A Suitable Boy(147)
Since the annexation of Brahmpur by the British in the early 1850s the Nawabs of Baitar and other courtiers of the erstwhile royal house of Brahmpur had not even had the psychological satisfaction of serving the state, a satisfaction claimed by many aristocracies widely separated in space and time. The British had been happy to let the zamindars collect the revenue from land-rent (and were content in practice to allow them whatever they obtained in excess of the agreed British share) but for the administration of the state they had trusted no one but civil servants of their own race, selected in, partially trained in, and imported from England – or, later, brown equivalents so close in education and ethos as made no appreciable difference.
And indeed, apart from racial mistrust, there was, the Nawab Sahib was compelled to admit, the question of competence. Most zamindars – himself, alas, perhaps included – could hardly administer even their own estates and were fleeced by their munshis and money-lenders. For most of the landlords the primary question of management was not indeed how to increase their income but how to spend it. Very few invested it in industry or urban property. Some, certainly, had spent it on music and books and the fine arts. Others, like the present Prime Minister of Pakistan, Liaquat Ali Khan, who had been a good friend of the Nawab Sahib’s father, had spent it to build up influence in politics. But for the most part the princes and landlords had squandered their money on high living of one kind or another: on hunting or wine or women or opium. A couple of images flashed irresistibly and unwelcomely across his mind. One ruler had such a passion for dogs that his entire life revolved around them: he dreamed, slept, woke, imagined, fantasized about dogs; everything he could do was done to their greater glory. Another was an opium addict who was only content when a few women were thrown into his lap; even then, he was not always roused to action; sometimes he just snored on.
The Nawab of Baitar’s thoughts continued to oscillate between the debate on the floor of the Assembly and his own meditations. At one point there was a brief intervention by L.N. Agarwal, who made a few amusing comments – at which even Mahesh Kapoor laughed. The Nawab Sahib stared at the bald head ringed with a horseshoe of grey hair and wondered at the thoughts that must be seething under that layer of flesh and bone. How could a man like this deliberately, indeed happily, cause so much misery to him and to those he held so dear? What satisfaction could it have given him that the relatives of someone who had worsted him in a debate would be dispossessed of the home in which they had spent the greater part of their lives?

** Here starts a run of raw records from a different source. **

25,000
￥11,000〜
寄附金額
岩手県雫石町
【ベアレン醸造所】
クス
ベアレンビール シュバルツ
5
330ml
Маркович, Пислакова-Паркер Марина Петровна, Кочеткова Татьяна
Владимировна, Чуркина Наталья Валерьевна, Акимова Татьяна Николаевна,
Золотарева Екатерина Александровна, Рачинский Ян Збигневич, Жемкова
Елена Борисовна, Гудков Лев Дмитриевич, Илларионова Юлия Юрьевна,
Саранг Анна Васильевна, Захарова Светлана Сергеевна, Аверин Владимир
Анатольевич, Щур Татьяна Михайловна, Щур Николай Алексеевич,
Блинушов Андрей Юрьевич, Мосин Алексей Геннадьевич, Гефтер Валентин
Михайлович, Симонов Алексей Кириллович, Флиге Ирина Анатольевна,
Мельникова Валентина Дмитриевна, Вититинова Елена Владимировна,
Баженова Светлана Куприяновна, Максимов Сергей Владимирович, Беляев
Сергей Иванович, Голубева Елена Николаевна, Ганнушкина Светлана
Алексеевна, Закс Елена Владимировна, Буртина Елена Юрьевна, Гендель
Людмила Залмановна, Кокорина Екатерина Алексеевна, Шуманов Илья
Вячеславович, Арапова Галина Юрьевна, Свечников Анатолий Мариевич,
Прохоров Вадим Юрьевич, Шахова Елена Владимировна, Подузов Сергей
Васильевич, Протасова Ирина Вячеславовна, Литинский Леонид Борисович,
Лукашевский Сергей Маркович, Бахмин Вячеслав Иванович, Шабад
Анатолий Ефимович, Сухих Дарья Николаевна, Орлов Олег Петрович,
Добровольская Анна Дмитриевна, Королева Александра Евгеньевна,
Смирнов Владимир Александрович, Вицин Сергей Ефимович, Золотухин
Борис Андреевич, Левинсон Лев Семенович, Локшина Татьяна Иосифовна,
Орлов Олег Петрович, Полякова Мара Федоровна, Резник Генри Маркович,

It was now about half-past four, and there was less than half an hour before the division of votes. The final speeches were continuing and the Nawab Sahib listened with a somewhat wry expression as his sister-in-law circumscribed the institution of zamindari with a luminous purple halo.
Begum Abida Khan: For more than an hour we have been listening to speech after speech from the government benches, filled with the most odious self-congratulation. I did not think that I would wish to speak again, but I must do so now. I would have thought that it would be more appropriate to let those people speak whose death and burial you wish to preside over – I mean the zamindars, whom you wish to deprive of justice and redress and the means of livelihood. The same record has been going on and on for an hour – if it is not the Minister of Revenue it is some pawn of his who has been trained to sing the same song: His Master’s Voice. I may tell you that the music is not very pleasant: it is monotonous without being soothing. It is not the voice of reason or reasonableness but the voice of majority power and self-righteousness. But it is pointless to speak further on this.
I pity this government that has lost its way and is trying to find a path out of the swamp of its own policies. They have no foresight, and they cannot, they dare not keep their eyes on the future. It is said that we should ‘Beware of the day that is to come’, and in the same way I say to this Congress government: ‘Beware of the time that you are about to bring upon yourself and upon this country.’ It is three years since we obtained Independence but look at the poor of the land: they have neither food to eat nor clothes to wear nor shelter to protect themselves from the sky. You promised Paradise and green gardens under which rivers flow, and gulled the people into believing that the cause of their pitiable condition was zamindari. Well, zamindari will go, but when your promises of these green gardens prove to be false, let us see then what the people say about you and do to you. You are dispossessing eight lakh people, and openly inviting communism. The people will soon find out who you are.